View Full Version : Urgent advice - Ornithologist needed
30th Aug 2006, 09:01
A wee bird has just flown full tilt into the office window. Looking it up on the web, it appears to be a yellow wagtail. It's alive & flicking it's tail & moving it's head but is just sat by a car. For all I know, it may just be stunned but I can't get through to the RSPCA. The RSPB say ring the RSPCA!
What, if anything should we do?:confused:
Start a sweepstake on how long before a cat gets it or it flies away.......
30th Aug 2006, 09:07
serve it with chips
Solid Rust Twotter
30th Aug 2006, 09:15
As it's adult with little chance of being kicked out of the nest for associating with humans, perhaps it may be an idea to place it in a large box which is kept dark and in a quiet place until a vet can take a look at it or it recovers enough to be released. A shallow dish of water in there with it may help counter dehydration.
Keep trying the RSPB.
30th Aug 2006, 09:16
Leave it be, it will either die, or recover and fly away. human interference is more likely harmful than helpful
30th Aug 2006, 09:24
Rusty has the right idea. Capture it by dropping a soft cloth over it and gathering it up gently. Place it in a cardboard box (about shoe box size), put lid or other cover on then hold in place while you uncover the bird but leave the cloth there as it's easier for the bird to hold on to than plain cardboard.
Put the water in and check on it from time to time by lifting the corner only. Keep trying to contact the RSBP.
30th Aug 2006, 09:29
They often get stunned and recover - stick it somethere safe and it will probably be OK, I had a woodpecker fly full tilt into my greenhouse and went into something like a coma, I left it in the garden under a hedge, and went out to look for it later that night. It was still there. So I put it in a box in the greenhouse, and next morning it was recovered. I opened the box and it flew off. So I'd not discount putting it in a box until its back on its feet. Just leave it somewhere quiet, and don't disturb it.
Having said that I also recoverd a Robin that went off flying last winter, and it was an ex Robin the next morning.....
Leave it be if it is safe, shift it somewhere else if it isn't, in a box in a quiet place if necessary, and monitor it discreetly.

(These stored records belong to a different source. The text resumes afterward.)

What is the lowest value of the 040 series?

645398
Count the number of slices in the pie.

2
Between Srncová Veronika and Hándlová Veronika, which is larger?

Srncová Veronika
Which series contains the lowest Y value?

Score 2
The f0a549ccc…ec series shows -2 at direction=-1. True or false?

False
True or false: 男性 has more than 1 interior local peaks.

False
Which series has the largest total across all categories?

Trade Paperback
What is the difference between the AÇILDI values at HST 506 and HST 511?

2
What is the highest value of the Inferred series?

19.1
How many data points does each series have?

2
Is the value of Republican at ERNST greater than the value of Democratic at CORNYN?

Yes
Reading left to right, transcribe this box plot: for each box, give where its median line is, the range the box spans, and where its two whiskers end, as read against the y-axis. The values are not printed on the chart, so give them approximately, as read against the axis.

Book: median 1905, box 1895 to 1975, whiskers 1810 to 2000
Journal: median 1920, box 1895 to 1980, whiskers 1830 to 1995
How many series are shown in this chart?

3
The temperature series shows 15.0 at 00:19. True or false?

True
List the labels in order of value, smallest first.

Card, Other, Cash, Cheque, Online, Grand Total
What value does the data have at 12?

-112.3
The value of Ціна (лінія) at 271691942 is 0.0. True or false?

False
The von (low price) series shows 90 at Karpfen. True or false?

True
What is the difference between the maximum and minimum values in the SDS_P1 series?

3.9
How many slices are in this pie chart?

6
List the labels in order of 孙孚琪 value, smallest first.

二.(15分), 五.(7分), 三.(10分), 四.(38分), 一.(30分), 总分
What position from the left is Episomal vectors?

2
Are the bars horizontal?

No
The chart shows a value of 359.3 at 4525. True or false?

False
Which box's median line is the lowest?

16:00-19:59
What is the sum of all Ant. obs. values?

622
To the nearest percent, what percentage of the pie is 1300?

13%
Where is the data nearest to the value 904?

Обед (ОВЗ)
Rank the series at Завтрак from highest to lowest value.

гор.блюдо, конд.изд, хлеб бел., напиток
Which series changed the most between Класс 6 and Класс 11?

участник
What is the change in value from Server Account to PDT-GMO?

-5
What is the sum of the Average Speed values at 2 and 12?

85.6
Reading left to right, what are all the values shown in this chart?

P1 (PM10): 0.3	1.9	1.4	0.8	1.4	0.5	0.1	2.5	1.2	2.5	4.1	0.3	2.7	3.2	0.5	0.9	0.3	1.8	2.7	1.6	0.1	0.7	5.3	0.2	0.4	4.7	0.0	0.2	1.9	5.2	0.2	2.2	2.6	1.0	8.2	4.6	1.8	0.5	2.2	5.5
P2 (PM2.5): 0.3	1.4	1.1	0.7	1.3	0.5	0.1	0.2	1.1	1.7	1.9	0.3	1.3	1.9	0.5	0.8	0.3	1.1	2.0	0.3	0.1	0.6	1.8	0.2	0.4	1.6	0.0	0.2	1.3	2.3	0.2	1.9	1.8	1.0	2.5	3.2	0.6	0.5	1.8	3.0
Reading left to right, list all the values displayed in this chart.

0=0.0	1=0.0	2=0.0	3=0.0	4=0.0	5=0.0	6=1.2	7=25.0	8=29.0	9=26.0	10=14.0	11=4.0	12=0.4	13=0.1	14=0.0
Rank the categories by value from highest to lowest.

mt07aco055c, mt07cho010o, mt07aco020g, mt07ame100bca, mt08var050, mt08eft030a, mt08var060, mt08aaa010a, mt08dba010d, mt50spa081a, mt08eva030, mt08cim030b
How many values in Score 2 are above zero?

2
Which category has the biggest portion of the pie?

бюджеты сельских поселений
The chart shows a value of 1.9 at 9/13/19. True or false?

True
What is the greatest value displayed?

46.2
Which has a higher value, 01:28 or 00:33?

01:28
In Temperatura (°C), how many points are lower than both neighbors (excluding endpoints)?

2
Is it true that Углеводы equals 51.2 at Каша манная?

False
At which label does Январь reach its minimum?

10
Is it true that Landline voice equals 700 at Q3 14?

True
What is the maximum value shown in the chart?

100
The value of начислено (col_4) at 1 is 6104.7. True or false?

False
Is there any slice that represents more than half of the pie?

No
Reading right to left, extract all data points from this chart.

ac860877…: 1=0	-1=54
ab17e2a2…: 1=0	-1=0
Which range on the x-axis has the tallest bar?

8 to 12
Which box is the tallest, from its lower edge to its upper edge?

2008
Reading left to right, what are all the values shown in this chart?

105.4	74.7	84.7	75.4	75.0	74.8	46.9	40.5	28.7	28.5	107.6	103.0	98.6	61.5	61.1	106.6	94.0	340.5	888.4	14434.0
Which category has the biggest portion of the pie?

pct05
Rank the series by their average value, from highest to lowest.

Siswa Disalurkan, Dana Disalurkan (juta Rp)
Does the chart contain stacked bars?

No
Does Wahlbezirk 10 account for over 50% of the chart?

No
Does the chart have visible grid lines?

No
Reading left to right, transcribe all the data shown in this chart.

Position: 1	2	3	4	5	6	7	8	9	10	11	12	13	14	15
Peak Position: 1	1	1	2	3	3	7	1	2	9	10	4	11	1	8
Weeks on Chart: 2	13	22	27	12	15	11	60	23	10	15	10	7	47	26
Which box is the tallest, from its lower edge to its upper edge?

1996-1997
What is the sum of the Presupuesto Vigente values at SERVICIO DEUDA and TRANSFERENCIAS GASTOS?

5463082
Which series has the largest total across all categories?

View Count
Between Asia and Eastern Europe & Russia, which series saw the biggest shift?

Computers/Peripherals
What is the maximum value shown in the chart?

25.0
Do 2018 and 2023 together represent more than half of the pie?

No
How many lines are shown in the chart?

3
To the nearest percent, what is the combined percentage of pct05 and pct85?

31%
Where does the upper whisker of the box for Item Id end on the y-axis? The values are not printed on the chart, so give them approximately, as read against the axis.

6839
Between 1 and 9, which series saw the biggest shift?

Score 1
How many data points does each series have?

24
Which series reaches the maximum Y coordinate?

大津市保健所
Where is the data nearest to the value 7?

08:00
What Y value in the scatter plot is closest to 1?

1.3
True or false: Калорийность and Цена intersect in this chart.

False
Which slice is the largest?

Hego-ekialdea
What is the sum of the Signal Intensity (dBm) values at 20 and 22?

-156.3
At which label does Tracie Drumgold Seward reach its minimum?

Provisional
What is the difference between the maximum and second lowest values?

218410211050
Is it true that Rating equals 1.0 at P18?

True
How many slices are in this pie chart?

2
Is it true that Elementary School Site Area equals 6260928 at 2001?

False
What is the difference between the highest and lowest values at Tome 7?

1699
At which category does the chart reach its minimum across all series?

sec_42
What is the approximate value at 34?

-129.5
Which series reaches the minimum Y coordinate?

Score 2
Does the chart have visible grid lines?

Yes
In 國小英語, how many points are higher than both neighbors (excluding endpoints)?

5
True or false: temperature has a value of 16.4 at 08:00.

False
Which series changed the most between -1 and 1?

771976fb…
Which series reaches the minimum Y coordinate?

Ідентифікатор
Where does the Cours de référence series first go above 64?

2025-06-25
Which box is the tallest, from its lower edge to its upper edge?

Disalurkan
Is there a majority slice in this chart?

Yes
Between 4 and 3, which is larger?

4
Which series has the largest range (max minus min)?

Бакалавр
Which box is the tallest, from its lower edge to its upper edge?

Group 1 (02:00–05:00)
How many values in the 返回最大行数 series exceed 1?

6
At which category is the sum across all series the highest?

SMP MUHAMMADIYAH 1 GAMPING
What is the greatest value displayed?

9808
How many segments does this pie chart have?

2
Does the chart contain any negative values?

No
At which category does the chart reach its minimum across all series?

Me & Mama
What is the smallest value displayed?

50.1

Let it go as soon as possible.
Biophilia is one of the noble things about being a human!
30th Aug 2006, 09:31
WA-Wow has the right idea:
Capture it by dropping a soft cloth over it and gathering it up gently. Place it in a cardboard box (about shoe box size), put lid or other cover on then hold in place while you uncover the bird but leave the cloth there as it's easier for the bird to hold on to than plain cardboard.
Close the lid and put the box on a shelf.
Check on it after about a month.
30th Aug 2006, 09:38
Mmm chips. We're leaving it. As it goes, we approached it & it hopped off a bit, so perhaps it's coming round a bit. In fairness, this is aviation related.:}
30th Aug 2006, 10:46
Avian related perhaps.
I know, I know...
30th Aug 2006, 10:46
If it's a yellowhammer it is well worth saving as they are begining to get rare:ok:
30th Aug 2006, 11:11
:eek: If its rare it tastes nicer :eek:
30th Aug 2006, 11:12
...And it's flown off. Bit wobbly to start with, still punch drunk I reckon & yep, it was a wagtail. Bit of a sore head me thinks.:ouch:
30th Aug 2006, 12:31
Murakoze (http://www.garden-birds.co.uk/birds/yellow_wagtail.htm) (though it could have been Aksante or Ni waro etc. - well, British yellow wagtails are reputed to come from Africa aren't they?!)
"Thank you" for noticing / caring... :ok:
30th Aug 2006, 13:21
Obviously didn't have WCAS fitted (Tweet Tweet Terrain Terrain)
30th Aug 2006, 18:46
Had a robin blunder in through an open fanlight once. It could barely fly and certainly couldn't stand up. It kept falling over. It eventually dawned on us that the little bird was p!ssed. It had been pecking at some crab apples that had fallen and were fermenting on the ground and was as high as a kite (terrible pun I know). We put it outside on the ground - I figured if we put it on a branch it would fall off it's perch. Whether it recovered and flew off or a cat got it I don't know. There were no feathers blowing around so I guess it regained it's equilibrium and departed.
Those crab apples made excellent cider by the way, kicked like a donkey. Bet that robin had a splitting head later.
30th Aug 2006, 22:52
Should have put it in a bag and sent it off with the bird strike report.